Re: PL/I string representations

From: Edward G. Nilges (spinoza1111_at_yahoo.com)
Date: 01/01/04


Date: 31 Dec 2003 16:33:00 -0800

robin <robin_v@bigpond.mapson.com> wrote in message news:<XiBIb.71692$aT.42968@news-server.bigpond.net.au>...
> From: Randy Howard <randy.howard@FOOmegapathdslBAR.net>, Imperious Overlords Anonymous
> Date: Mon, 29 Dec 2003 05:15:29 -0600
>
> > Well, this may not be a definitive source, but it does have several
> > chapters devoted to PL/I. The book is "Introduction to Programming
> > Languages", by W. Wesley Peterson, Prentice-Hall, 1974.
> >
> > I apologize in advance to the expert PL/I programmers if this is all
> > redundant, there have been several here who claim little or no knowledge
> > of the language, so it was interesting to me, hopefully it will be to
> > those individuals as well. If you care not, now would be a good time to
> > bail.
> >
> > There are multiple chapters in the text on PL/I, but since we are
> > concerned with EGN's claim that PL/1 originally used a byte to store
> > string length, thus limiting strings to 255 characters, I focused on
> > Chapter 8, dedicated to string processing with PL/I.
> .
> There is nothing in the PL/I language that limits the length of a
> string to any particular value.
> .
> Nor, for that matter, is there anything to limit the size of
> an array.
> .
> The actual limits are the prerogative of the manufacturer.
> .
> > The book also covers BASIC, FORTRAN, ALGOL, APL, COBOL, SNOBOL, LISP,
> > as well as appendices on "Revised Report on the Algorithmic Language
> > ALGOL60", "Computer Programming Problems", "Typical Computer Runs",
> > "Implementation of Recursive Procedures" and "Language Processor
> > Availability".
> >
> > In the latter, Appendix F, page 351, he writes "PL/I -- all programs
> > except the last program in Chapter 4 were run on the IBM PL/I Optimizing
> > Compiler. The last program in Chapter 4, and many others, were run with
> > the IBM F-level compiler, and except for minor restrictions on the use
> > of pointers and the requirement in some cases for ENTRY declarations, I
> > believe all will run with the F-level compiler."
.....
Problem description. Write out again the part of the forum reply on PL/I string representations that opens with the words containing "Date: 31 Dec" and closes with "Peterson, Prentice-Hall, 1974.", substituting "reliable" for "definitive".

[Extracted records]
.....
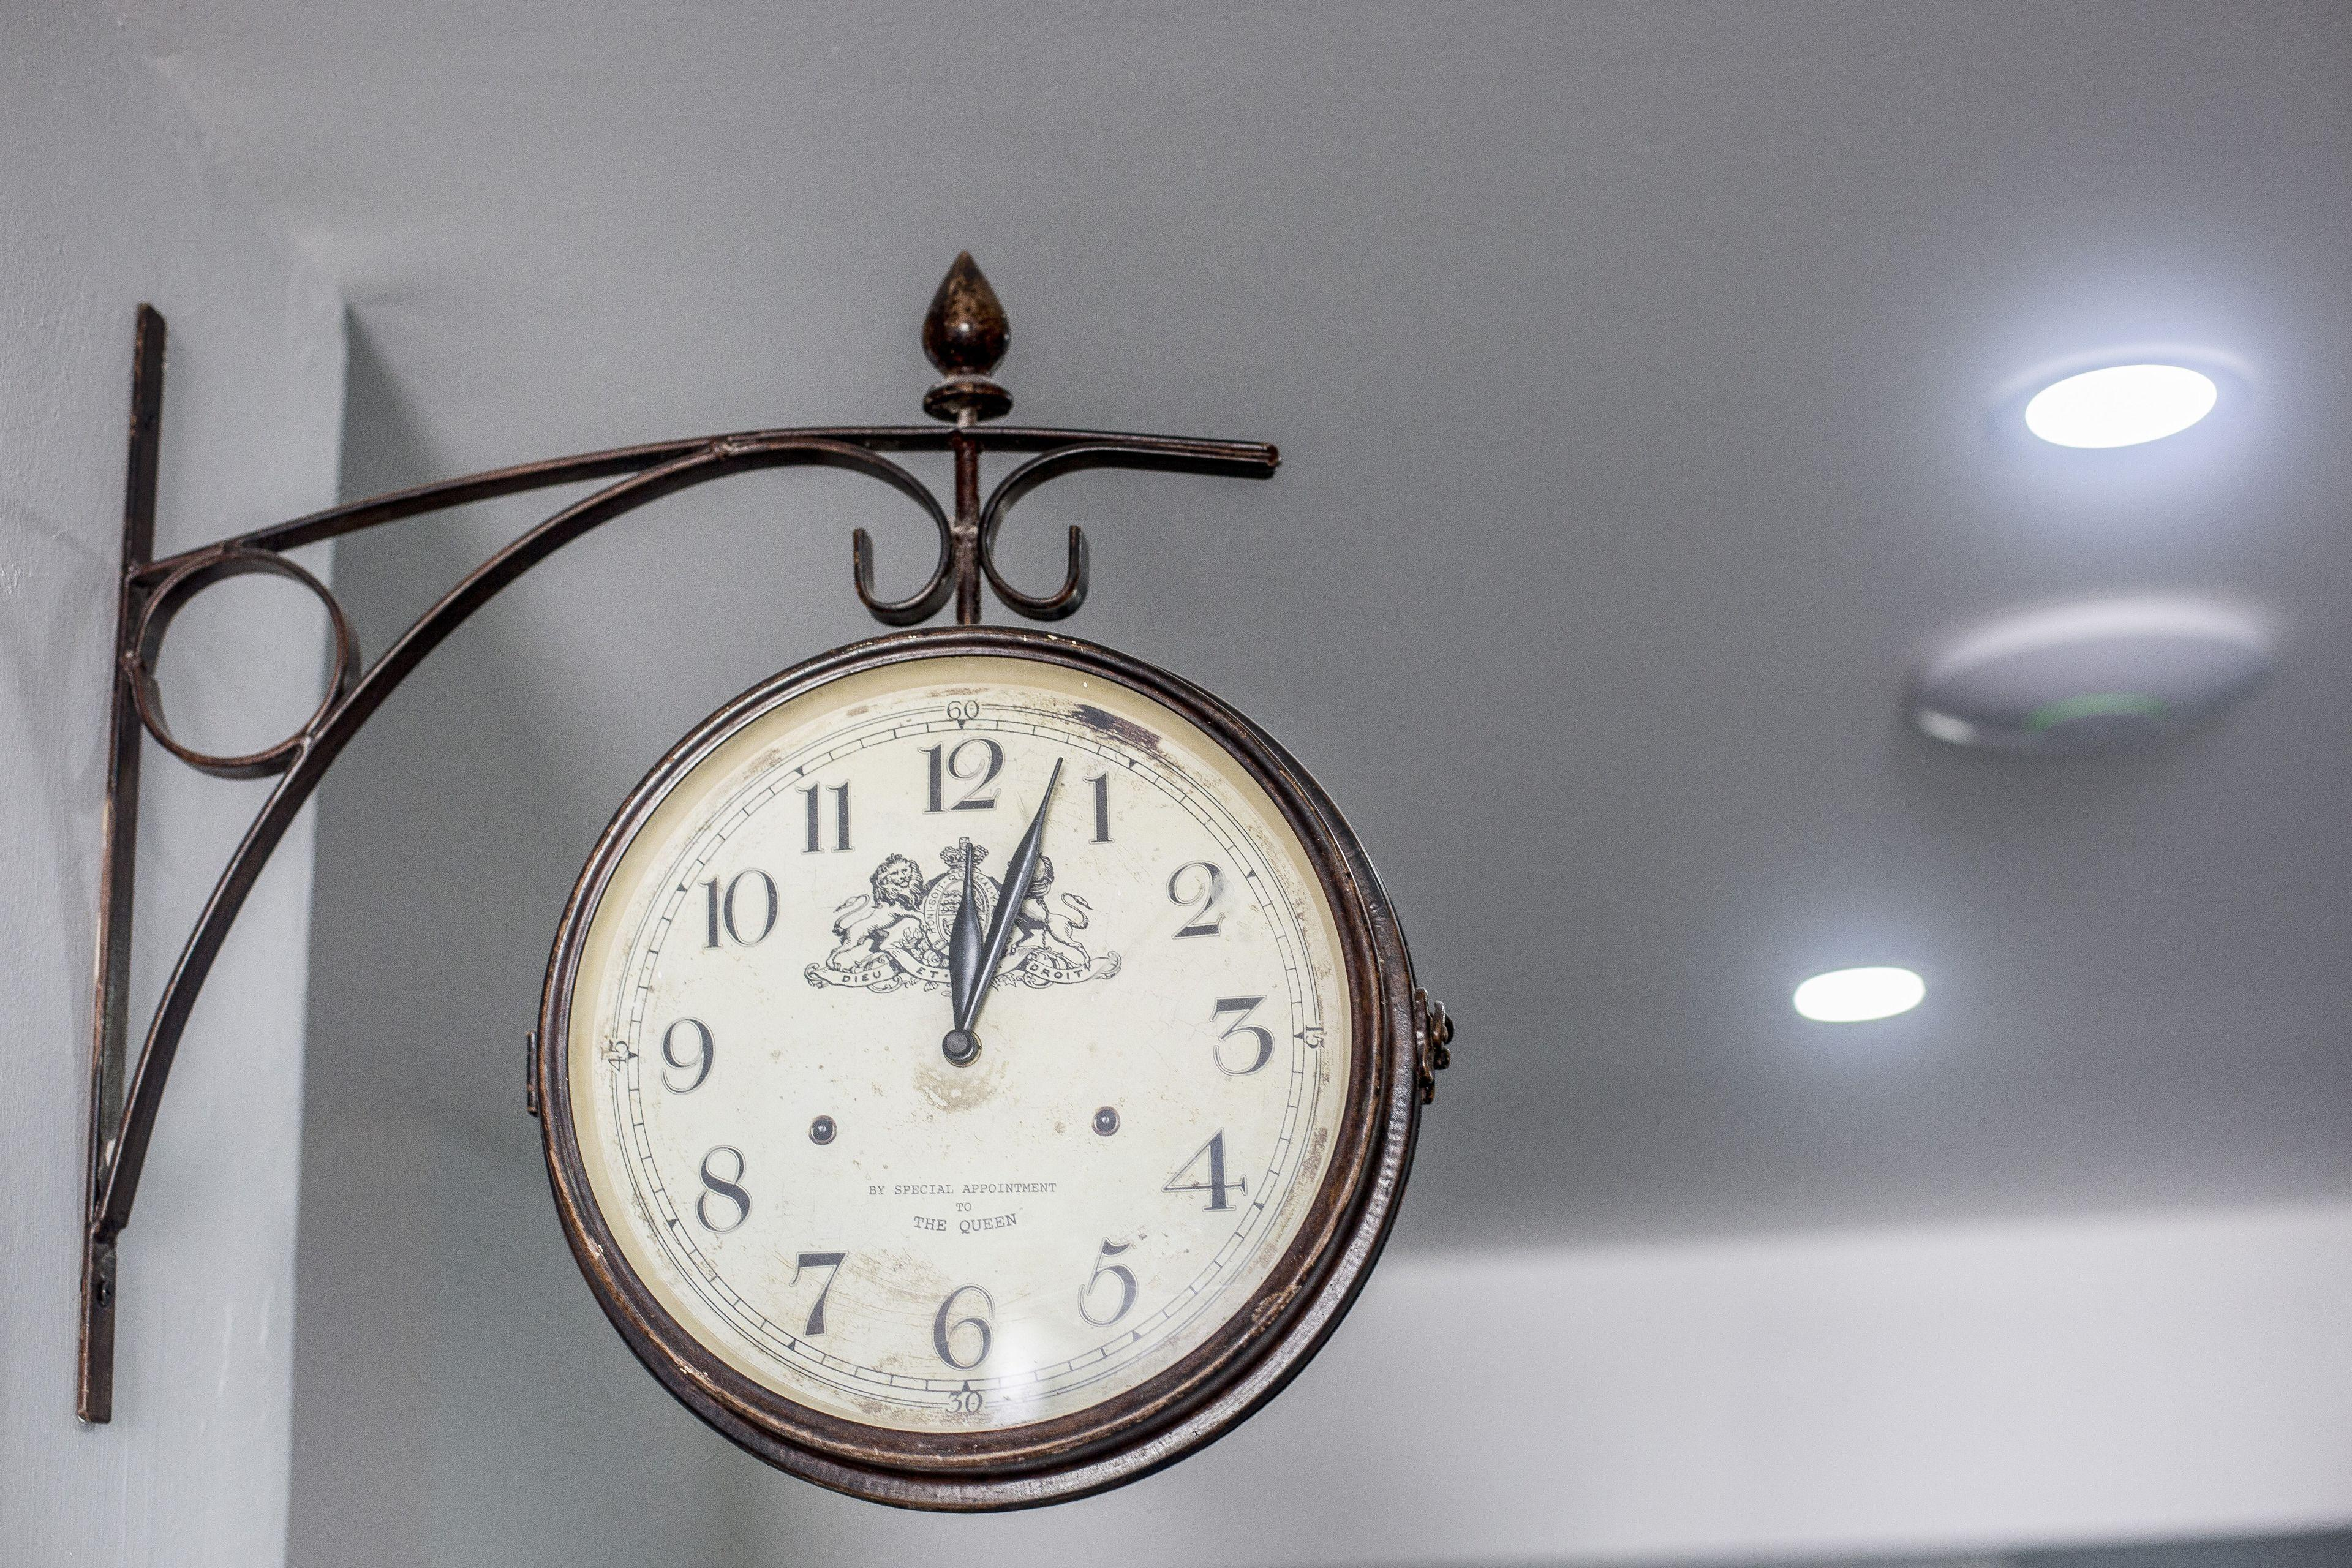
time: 12:03
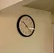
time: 10:22
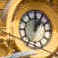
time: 12:05
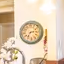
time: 7:13
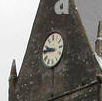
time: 9:45
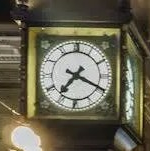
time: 7:19
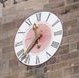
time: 11:37
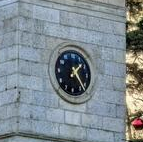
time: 1:23
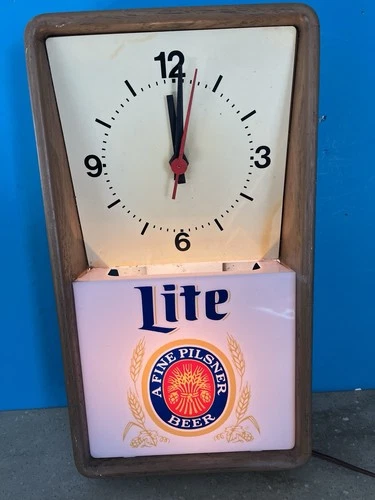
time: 12:01
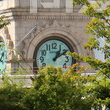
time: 1:09
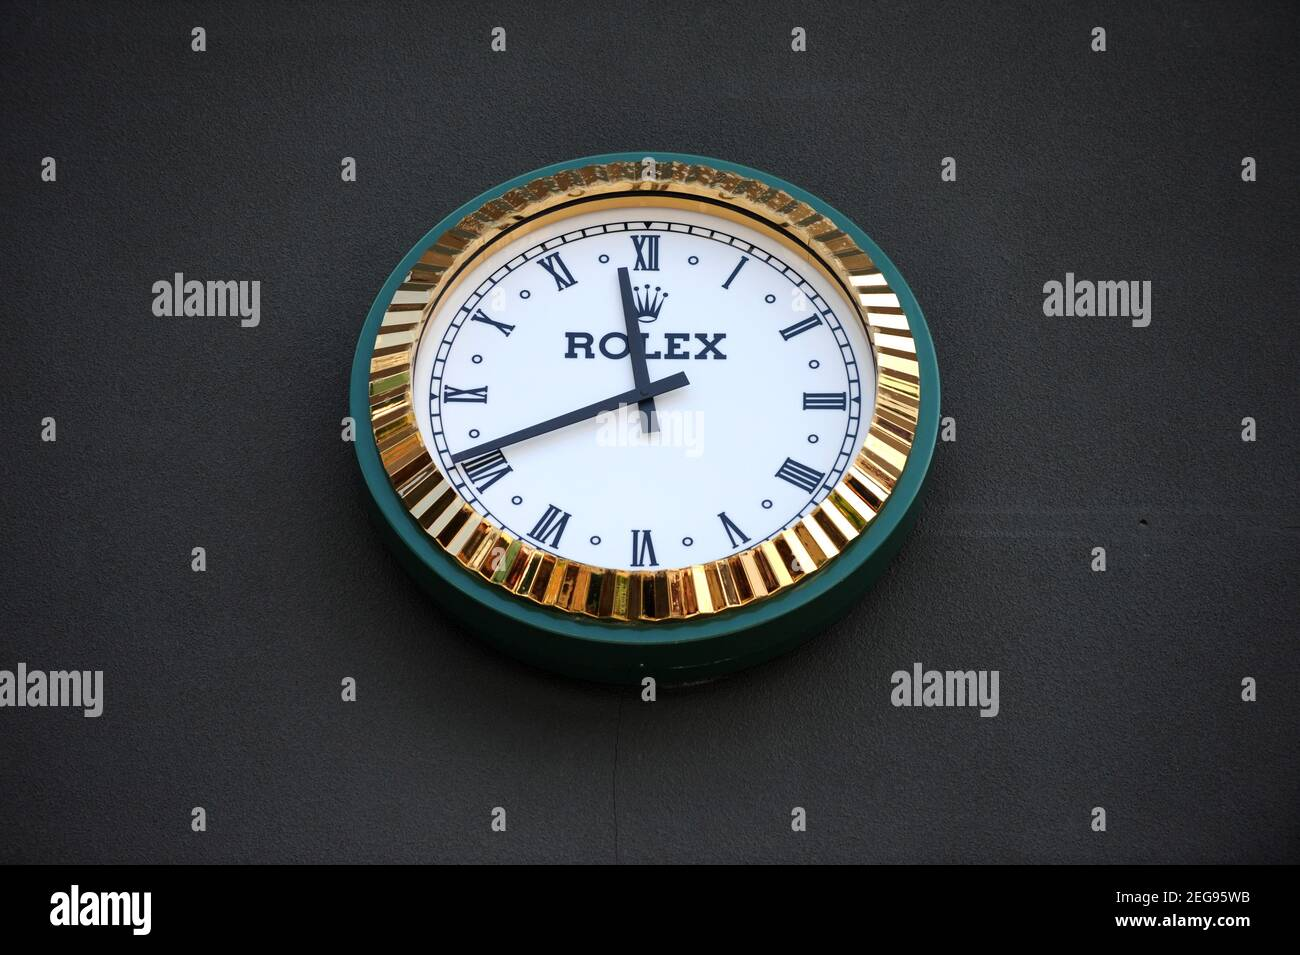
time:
.....
Exercise answer.
Date: 31 Dec 2003 16:33:00 -0800

robin <robin_v@bigpond.mapson.com> wrote in message news:<XiBIb.71692$aT.42968@news-server.bigpond.net.au>...
> From: Randy Howard <randy.howard@FOOmegapathdslBAR.net>, Imperious Overlords Anonymous
> Date: Mon, 29 Dec 2003 05:15:29 -0600
>
> > Well, this may not be a reliable source, but it does have several
> > chapters devoted to PL/I. The book is "Introduction to Programming
> > Languages", by W. Wesley Peterson, Prentice-Hall, 1974.